## Brief
In the records below, repeat exactly the lines between the line holding "optimiert. Zudem können" and the line holding "inhibidores de señal telefónica", inclusive, and drop the pictures.

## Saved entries
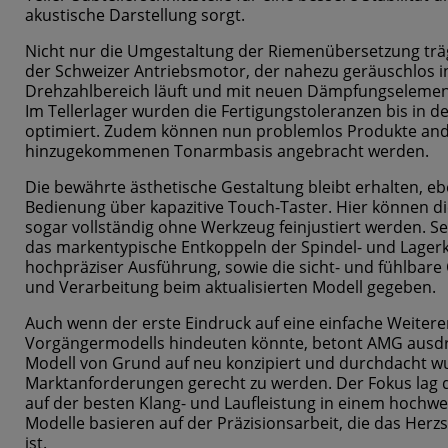
akustische Darstellung sorgt.
Nicht nur die Umgestaltung der Riemenübersetzung trä
der Schweizer Antriebsmotor, der nahezu geräuschlos i
Drehzahlbereich läuft und mit neuen Dämpfungselemen
Im Tellerlager wurden die Fertigungstoleranzen bis in 
optimiert. Zudem können nun problemlos Produkte ande
hinzugekommenen Tonarmbasis angebracht werden.
Die bewährte ästhetische Gestaltung bleibt erhalten, e
Bedienung über kapazitive Touch-Taster. Hier können d
sogar vollständig ohne Werkzeug feinjustiert werden. Se
das markentypische Entkoppeln der Spindel- und Lagerk
hochpräziser Ausführung, sowie die sicht- und fühlbare 
und Verarbeitung beim aktualisierten Modell gegeben.
Auch wenn der erste Eindruck auf eine einfache Weiter
Vorgängermodells hindeuten könnte, betont AMG ausdrü
Modell von Grund auf neu konzipiert und durchdacht w
Marktanforderungen gerecht zu werden. Der Fokus lag d
auf der besten Klang- und Laufleistung in einem hochw
Modelle basieren auf der Präzisionsarbeit, die das Her
ist.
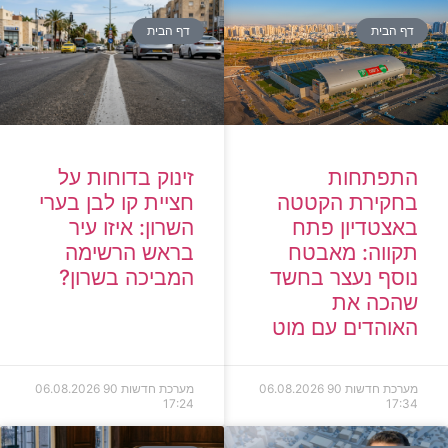
דף הבית
דף הבית
זינוק בדוחות על
התפתחות
חציית קו לבן בערי
בחקירת הקטטה
השרון: איזו עיר
באצטדיון פתח
בראש הרשימה
תקווה: מאבטח
המביכה בשרון?
נוסף נעצר בחשד
שהכה את
האוהדים עם מוט
מערכת חדשות 90
06.08.2026
מערכת חדשות 90
06.08.2026
17:24
17:34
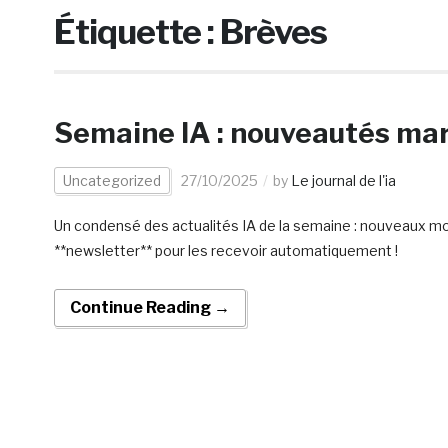
Étiquette :
Brèves
Semaine IA : nouveautés ma
Uncategorized
27/10/2025
by
Le journal de l'ia
Un condensé des actualités IA de la semaine : nouveaux modè
**newsletter** pour les recevoir automatiquement !
Continue Reading →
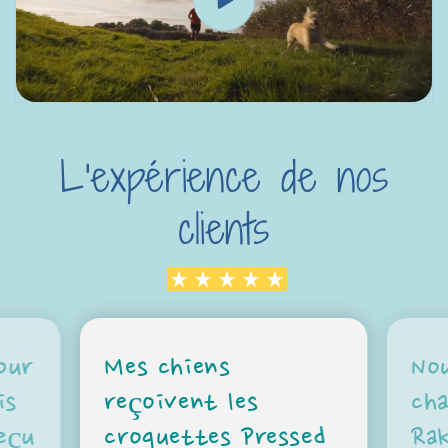
L'expérience de nos
clients
our
Mes chiens
Nou
is
reçoivent les
cha
eçu
croquettes Pressed
Ra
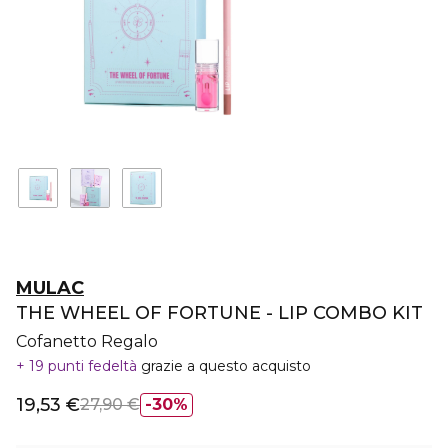
MULAC
THE WHEEL OF FORTUNE - LIP COMBO KIT
Cofanetto Regalo
19 punti fedeltà
grazie a questo acquisto
19,53 €
27,90 €
30%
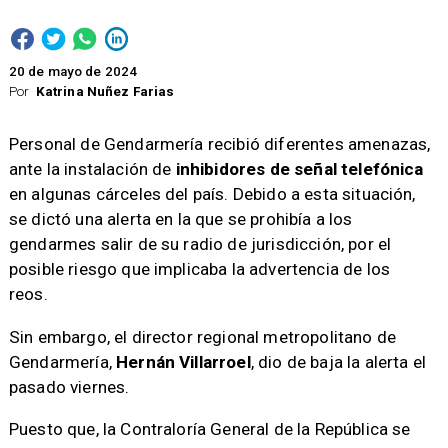
20 de mayo de 2024
Por
Katrina Nuñez Farias
Personal de Gendarmería recibió diferentes amenazas,
ante la instalación de
inhibidores de señal telefónica
en algunas cárceles del país. Debido a esta situación,
se dictó una alerta en la que se prohibía a los
gendarmes salir de su radio de jurisdicción, por el
posible riesgo que implicaba la advertencia de los
reos.
Sin embargo, el director regional metropolitano de
Gendarmería,
Hernán Villarroel
, dio de baja la alerta el
pasado viernes.
Puesto que, la Contraloría General de la República se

## Task solution
optimiert. Zudem können nun problemlos Produkte ande
hinzugekommenen Tonarmbasis angebracht werden.
Die bewährte ästhetische Gestaltung bleibt erhalten, e
Bedienung über kapazitive Touch-Taster. Hier können d
sogar vollständig ohne Werkzeug feinjustiert werden. Se
das markentypische Entkoppeln der Spindel- und Lagerk
hochpräziser Ausführung, sowie die sicht- und fühlbare 
und Verarbeitung beim aktualisierten Modell gegeben.
Auch wenn der erste Eindruck auf eine einfache Weiter
Vorgängermodells hindeuten könnte, betont AMG ausdrü
Modell von Grund auf neu konzipiert und durchdacht w
Marktanforderungen gerecht zu werden. Der Fokus lag d
auf der besten Klang- und Laufleistung in einem hochw
Modelle basieren auf der Präzisionsarbeit, die das Her
ist.
דף הבית
דף הבית
זינוק בדוחות על
התפתחות
חציית קו לבן בערי
בחקירת הקטטה
השרון: איזו עיר
באצטדיון פתח
בראש הרשימה
תקווה: מאבטח
המביכה בשרון?
נוסף נעצר בחשד
שהכה את
האוהדים עם מוט
מערכת חדשות 90
06.08.2026
מערכת חדשות 90
06.08.2026
17:24
17:34
Étiquette :
Brèves
Semaine IA : nouveautés ma
Uncategorized
27/10/2025
by
Le journal de l'ia
Un condensé des actualités IA de la semaine : nouveaux modè
**newsletter** pour les recevoir automatiquement !
Continue Reading →
L'expérience de nos
clients
our
Mes chiens
Nou
is
reçoivent les
cha
eçu
croquettes Pressed
Ra
MULAC
THE WHEEL OF FORTUNE - LIP COMBO KIT
Cofanetto Regalo
19 punti fedeltà
grazie a questo acquisto
19,53 €
27,90 €
30%
20 de mayo de 2024
Por
Katrina Nuñez Farias
Personal de Gendarmería recibió diferentes amenazas,
ante la instalación de
inhibidores de señal telefónica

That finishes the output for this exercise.